Problem description: Word for word, reproduce every record in the listing below.

Records provided:
▬▬▬▬▬▬

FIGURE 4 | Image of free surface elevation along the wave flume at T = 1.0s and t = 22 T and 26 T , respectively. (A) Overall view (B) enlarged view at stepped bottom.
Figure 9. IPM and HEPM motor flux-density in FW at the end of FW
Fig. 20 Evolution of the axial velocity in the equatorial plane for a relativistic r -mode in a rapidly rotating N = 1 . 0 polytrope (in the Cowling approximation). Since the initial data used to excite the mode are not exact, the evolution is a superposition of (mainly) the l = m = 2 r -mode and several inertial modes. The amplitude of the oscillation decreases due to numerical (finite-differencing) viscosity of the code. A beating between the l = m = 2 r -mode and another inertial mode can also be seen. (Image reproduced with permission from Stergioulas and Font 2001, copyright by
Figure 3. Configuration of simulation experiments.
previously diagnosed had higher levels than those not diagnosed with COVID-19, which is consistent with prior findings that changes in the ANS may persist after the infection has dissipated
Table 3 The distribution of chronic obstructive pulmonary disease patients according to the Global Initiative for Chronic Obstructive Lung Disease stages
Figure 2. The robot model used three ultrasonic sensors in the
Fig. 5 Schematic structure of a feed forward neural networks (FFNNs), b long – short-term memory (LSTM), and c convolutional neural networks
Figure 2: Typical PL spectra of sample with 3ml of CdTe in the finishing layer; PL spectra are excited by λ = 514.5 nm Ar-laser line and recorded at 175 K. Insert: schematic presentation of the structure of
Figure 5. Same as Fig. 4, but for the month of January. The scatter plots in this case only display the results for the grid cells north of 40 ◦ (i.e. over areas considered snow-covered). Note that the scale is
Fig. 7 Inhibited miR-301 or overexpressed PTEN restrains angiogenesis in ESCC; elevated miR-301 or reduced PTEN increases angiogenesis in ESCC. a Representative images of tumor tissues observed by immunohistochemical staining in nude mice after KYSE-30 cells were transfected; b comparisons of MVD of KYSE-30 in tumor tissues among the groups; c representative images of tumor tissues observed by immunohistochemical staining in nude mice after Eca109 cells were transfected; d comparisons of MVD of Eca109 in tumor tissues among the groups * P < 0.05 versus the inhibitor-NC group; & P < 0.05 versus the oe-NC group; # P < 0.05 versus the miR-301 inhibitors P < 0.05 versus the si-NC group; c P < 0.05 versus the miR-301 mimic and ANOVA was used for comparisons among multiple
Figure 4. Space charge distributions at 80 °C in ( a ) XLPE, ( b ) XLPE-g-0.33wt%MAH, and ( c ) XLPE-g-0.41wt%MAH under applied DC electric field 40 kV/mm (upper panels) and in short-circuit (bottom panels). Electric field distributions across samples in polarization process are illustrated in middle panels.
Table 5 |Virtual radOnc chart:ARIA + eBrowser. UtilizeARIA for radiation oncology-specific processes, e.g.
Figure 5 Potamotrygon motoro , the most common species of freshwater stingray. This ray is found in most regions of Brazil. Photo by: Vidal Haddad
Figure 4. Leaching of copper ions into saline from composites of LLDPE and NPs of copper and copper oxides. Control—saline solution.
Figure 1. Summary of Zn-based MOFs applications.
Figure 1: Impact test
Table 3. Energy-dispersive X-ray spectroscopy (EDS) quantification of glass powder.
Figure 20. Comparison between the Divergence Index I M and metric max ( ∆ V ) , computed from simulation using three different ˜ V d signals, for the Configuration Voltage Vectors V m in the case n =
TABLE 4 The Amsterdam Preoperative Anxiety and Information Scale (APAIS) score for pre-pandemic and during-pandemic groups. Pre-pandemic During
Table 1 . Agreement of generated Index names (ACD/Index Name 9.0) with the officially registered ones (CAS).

▬▬▬▬▬▬

Task answer:
FIGURE 4 | Image of free surface elevation along the wave flume at T = 1.0s and t = 22 T and 26 T , respectively. (A) Overall view (B) enlarged view at stepped bottom.
Figure 9. IPM and HEPM motor flux-density in FW at the end of FW
Fig. 20 Evolution of the axial velocity in the equatorial plane for a relativistic r -mode in a rapidly rotating N = 1 . 0 polytrope (in the Cowling approximation). Since the initial data used to excite the mode are not exact, the evolution is a superposition of (mainly) the l = m = 2 r -mode and several inertial modes. The amplitude of the oscillation decreases due to numerical (finite-differencing) viscosity of the code. A beating between the l = m = 2 r -mode and another inertial mode can also be seen. (Image reproduced with permission from Stergioulas and Font 2001, copyright by
Figure 3. Configuration of simulation experiments.
previously diagnosed had higher levels than those not diagnosed with COVID-19, which is consistent with prior findings that changes in the ANS may persist after the infection has dissipated
Table 3 The distribution of chronic obstructive pulmonary disease patients according to the Global Initiative for Chronic Obstructive Lung Disease stages
Figure 2. The robot model used three ultrasonic sensors in the
Fig. 5 Schematic structure of a feed forward neural networks (FFNNs), b long – short-term memory (LSTM), and c convolutional neural networks
Figure 2: Typical PL spectra of sample with 3ml of CdTe in the finishing layer; PL spectra are excited by λ = 514.5 nm Ar-laser line and recorded at 175 K. Insert: schematic presentation of the structure of
Figure 5. Same as Fig. 4, but for the month of January. The scatter plots in this case only display the results for the grid cells north of 40 ◦ (i.e. over areas considered snow-covered). Note that the scale is
Fig. 7 Inhibited miR-301 or overexpressed PTEN restrains angiogenesis in ESCC; elevated miR-301 or reduced PTEN increases angiogenesis in ESCC. a Representative images of tumor tissues observed by immunohistochemical staining in nude mice after KYSE-30 cells were transfected; b comparisons of MVD of KYSE-30 in tumor tissues among the groups; c representative images of tumor tissues observed by immunohistochemical staining in nude mice after Eca109 cells were transfected; d comparisons of MVD of Eca109 in tumor tissues among the groups * P < 0.05 versus the inhibitor-NC group; & P < 0.05 versus the oe-NC group; # P < 0.05 versus the miR-301 inhibitors P < 0.05 versus the si-NC group; c P < 0.05 versus the miR-301 mimic and ANOVA was used for comparisons among multiple
Figure 4. Space charge distributions at 80 °C in ( a ) XLPE, ( b ) XLPE-g-0.33wt%MAH, and ( c ) XLPE-g-0.41wt%MAH under applied DC electric field 40 kV/mm (upper panels) and in short-circuit (bottom panels). Electric field distributions across samples in polarization process are illustrated in middle panels.
Table 5 |Virtual radOnc chart:ARIA + eBrowser. UtilizeARIA for radiation oncology-specific processes, e.g.
Figure 5 Potamotrygon motoro , the most common species of freshwater stingray. This ray is found in most regions of Brazil. Photo by: Vidal Haddad
Figure 4. Leaching of copper ions into saline from composites of LLDPE and NPs of copper and copper oxides. Control—saline solution.
Figure 1. Summary of Zn-based MOFs applications.
Figure 1: Impact test
Table 3. Energy-dispersive X-ray spectroscopy (EDS) quantification of glass powder.
Figure 20. Comparison between the Divergence Index I M and metric max ( ∆ V ) , computed from simulation using three different ˜ V d signals, for the Configuration Voltage Vectors V m in the case n =
TABLE 4 The Amsterdam Preoperative Anxiety and Information Scale (APAIS) score for pre-pandemic and during-pandemic groups. Pre-pandemic During
Table 1 . Agreement of generated Index names (ACD/Index Name 9.0) with the officially registered ones (CAS).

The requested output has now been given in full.